The intended age group for this book is 9-13. This book is about slavery, segregation and racial discrimination in the United States until the 1960’s. Divided into sections, each one depicts a specific event related to the Civil Rights Movement. It talks about Martin Luther King, Jr.; about his life, his contributions, the struggles he encountered, and his famous speech: I Have a Dream. Vivid images and photographs supplement this historical fiction. Such dramatic illustrations serve as an aid to link the facts to the actual events.

This title falls under element 4: Social Movements and Social Change. Evidently, the book encompasses the process of putting an end to slavery and discrimination. Actions were taken in order for change to occur and bring justice and equality amongst every individual, Black or White. Specifically, it teaches students about the acts and sacrifices people went through to accomplish equality in the United States. The students are able to compare what our country was like many decades ago and after the Civil Rights Movement. Children will be able to see that anything is possible, just as long as you want it bad enough. It fosters the belief that we all have and are entitle to equal rights and have to fight for our rights, making them into strong, independent individuals.

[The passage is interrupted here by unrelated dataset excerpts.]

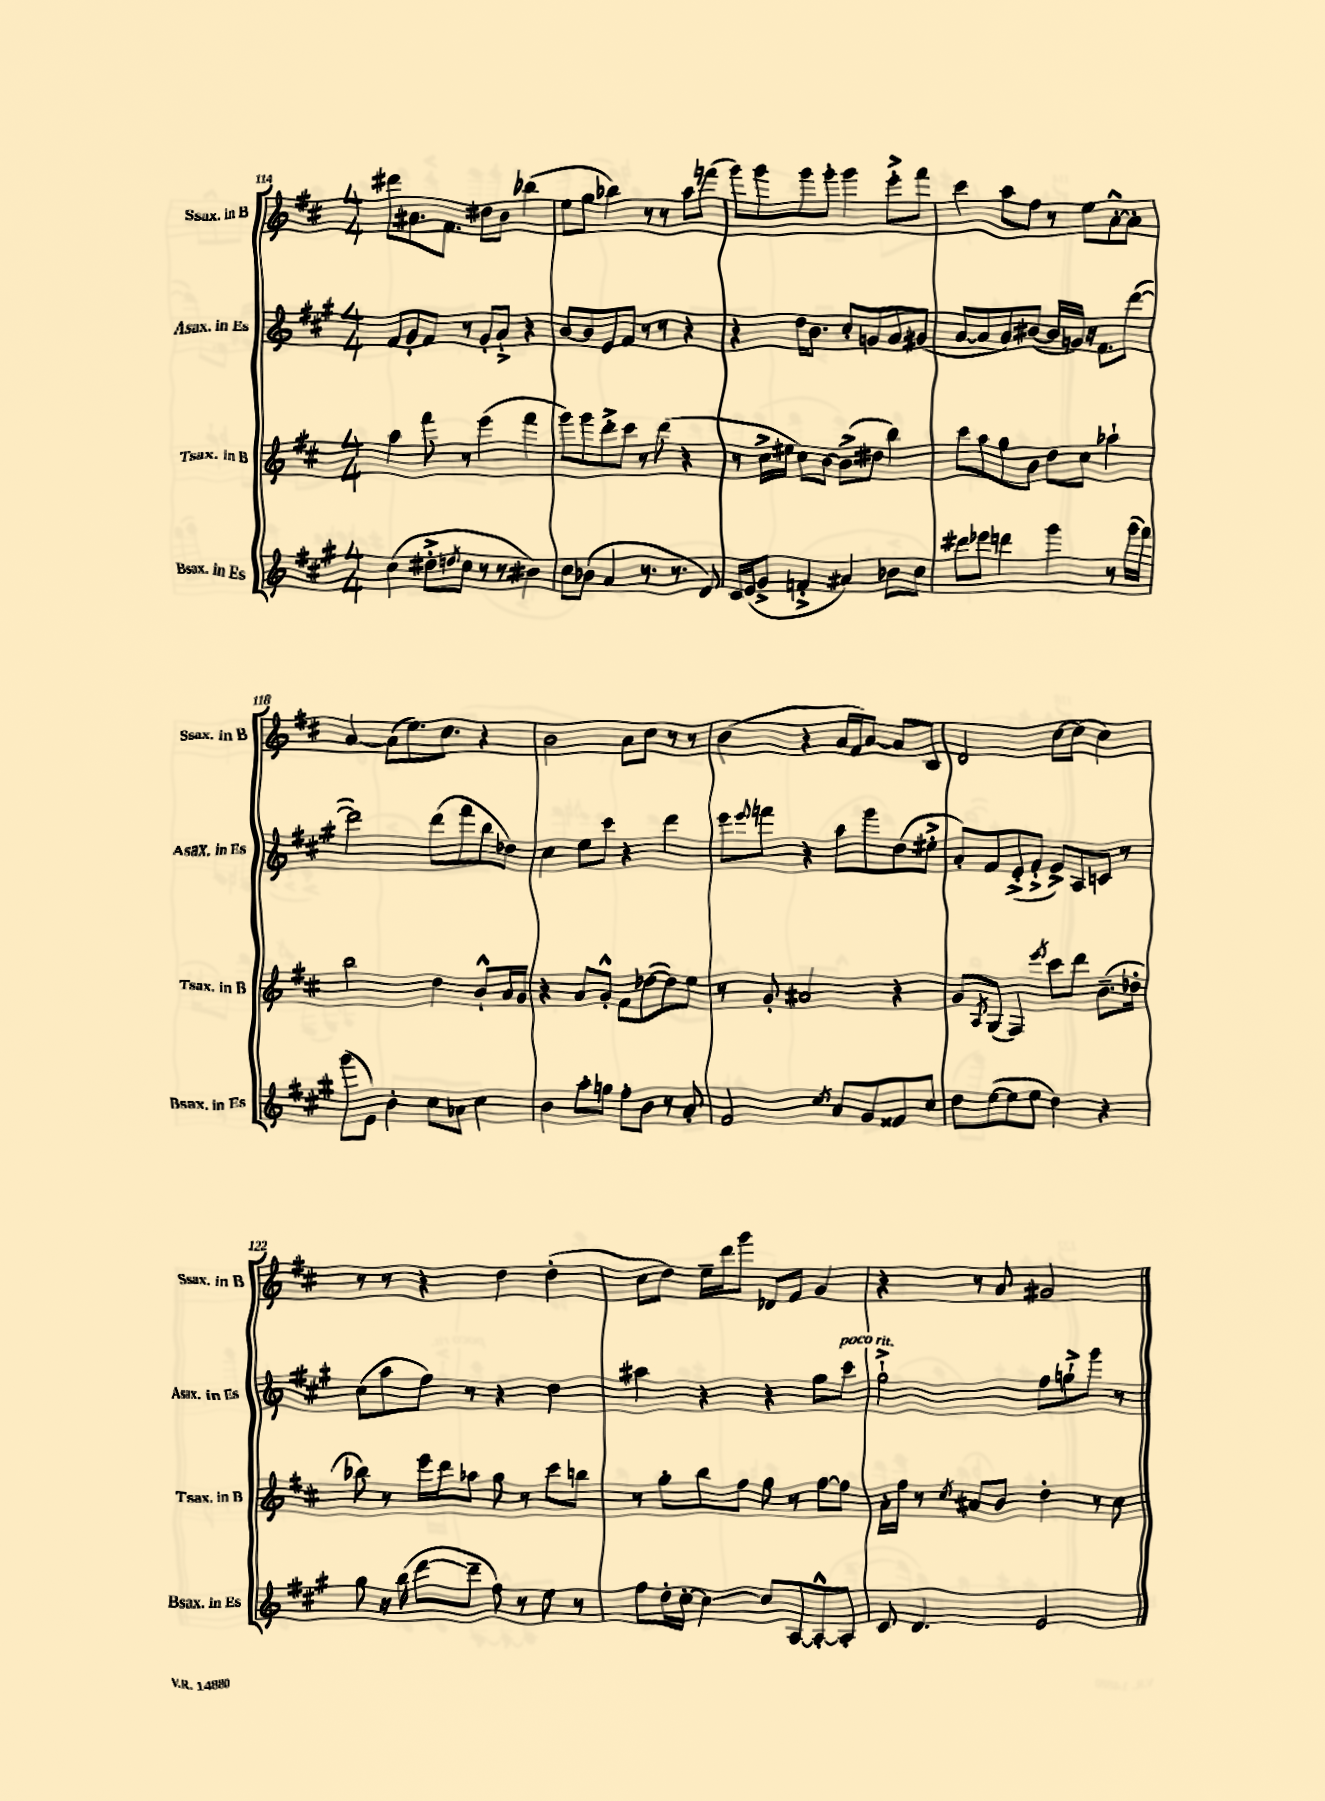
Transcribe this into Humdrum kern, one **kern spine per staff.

**kern	**kern	**kern	**kern
*staff4	*staff3	*staff2	*staff1
*clefG2	*clefG2	*clefG2	*clefG2
*k[f#c#g#]	*k[f#c#]	*k[f#c#g#]	*k[f#c#]
*M4/4	*M4/4	*M4/4	*M4/4
(4cc#	4aa	8f#	8ddd#
.	.	8g#'	8.a#
8dd#'^	8fff#	8f#	.
.	.	.	8.f#
8qdd	.	.	.
8cc#	8r	8r	.
8r	(4eee	8g#'	8dd#
8r	.	8a`^	8b
4b#)	4fff#	4r	(4bb-
=	=	=	=
8cc#	8ggg)	[8b	8ee
(8b-	8ggg	8b]	8gg
4a	8ddd'^	8e	4bb-)
.	8ccc#	8f#	.
8.r	8r	8r	8r
.	(8ddd	8r	8r
8.r	.	.	.
.	4r	4r	8aa
8d)	.	.	(8fff
=	=	=	=
16c#	8r	4r	8ggg)
(16e	.	.	.
8g#^	16cc#^	.	8ggg
.	16ee#	.	.
4f'^	8cc#)	16dd	8ggg
.	.	8.b	.
.	[8b	.	8ggg'
4a#)	(8b^]	8cc#'	4ggg
.	8dd#	8g	.
8b-	4bb)	8a	8eee'^
8cc#	.	(8g#	8fff#
=	=	=	=
8ddd#	8ccc#	[8a	4ccc#
8eee-	8aa	8a]	.
4ddd	8gg	8a)	8aa
.	8b	([8b#	8ff#
4ggg#	8dd	16b#]	8r
.	.	16g)	.
.	8cc#	16r	8ee
.	.	8.f#	.
8r	4aa-`	.	[8a'^^
(16ggg#	.	([8ddd	8a']
16fff#)	.	.	.
=	=	=	=
(8ggg#	2bb	2ddd])	[4a
8e)	.	.	.
4b'	.	.	(8a]
.	.	.	8.ee)
8cc#	4dd	(8ddd	.
.	.	.	8.cc#
8a-	.	8fff#	.
4cc#	8b`^^	8bb	4r
.	16a	8dd-)	.
.	16g	.	.
=	=	=	=
4b	4r	4cc#	2b
8aa'	8a	8ee	.
8gg	8g'^^	8ccc#	.
8ff#'	8f#	4r	8a
8b	([8dd-	.	8cc#
8r	8dd-])	4ddd	8r
8a'	8ee	.	8r
=	=	=	=
2f#	8r	8eee	(4b
.	.	8qqeee	.
.	8g'	8fff	.
.	2a#	4r	4r
8qcc#	.	.	.
8a	.	8aa	16a
.	.	.	16f#)
8g#	.	8ggg#	[8a
8f##	4r	(8dd	8a]
8cc#	.	8ee#'^	8B
=	=	=	=
8dd	8g	8a')	2d
.	8qA	.	.
([8ee	(8G	8f#	.
8ee]	4F#)	(8e'^	.
8ee	.	8f#'^	.
.	8qeee	.	.
4dd)	8ccc#	8e^)	[8cc#
.	8ddd	8A	(8cc#]
4r	(8.b~	8c	4cc#)
.	.	8r	.
.	16dd-'	.	.
=	=	=	=
8gg#	8bb-)	(8cc#	8r
16r	8r	8aa	8r
(16bb	.	.	.
[8ddd	16eee	8ff#)	4r
.	16ddd	.	.
8ddd~]	8aa-	8r	.
8ff#)	8gg	4r	4dd
8r	8r	.	.
8ee	8ccc#	4dd	(4dd'
8r	8bb	.	.
=	=	=	=
8ff#	8r	4aa#	8cc#
16dd'	8gg'	.	8dd)
[16cc#'	.	.	.
4cc#_	8bb	4r	16ee~
.	.	.	16ddd
.	8ff#	.	8ggg
8cc#]	8gg	4r	8d-
[8A	8r	.	8f#
8A'^^_	[8ff#	8gg#	4g
8A']	8ff#]	8ccc#	.
=	=	=	=
8c#	16a'	2gg#`^	4r
.	16ff#	.	.
4.d	8r	.	.
.	8qcc#	.	.
.	8a#	.	8r
.	8b	.	8a
2e	4dd'	8ff#	2g#
.	.	8gg`^	.
.	8r	8ggg#	.
.	8cc#	8r	.
==	==	==	==
*-	*-	*-	*-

As an educator, after explaining the Civil Rights Movement and the racial discrimination to my students, I would have them reflect on how they feel about the segregation. They would go on to write a speech, similar to that of Martin Luther King, Jr., where they outline what their dream is. I would provide them with various topics that affect our nation now for them to write about how to make changes to better our country. Then, each student would draw a picture and read their speech out loud to the class.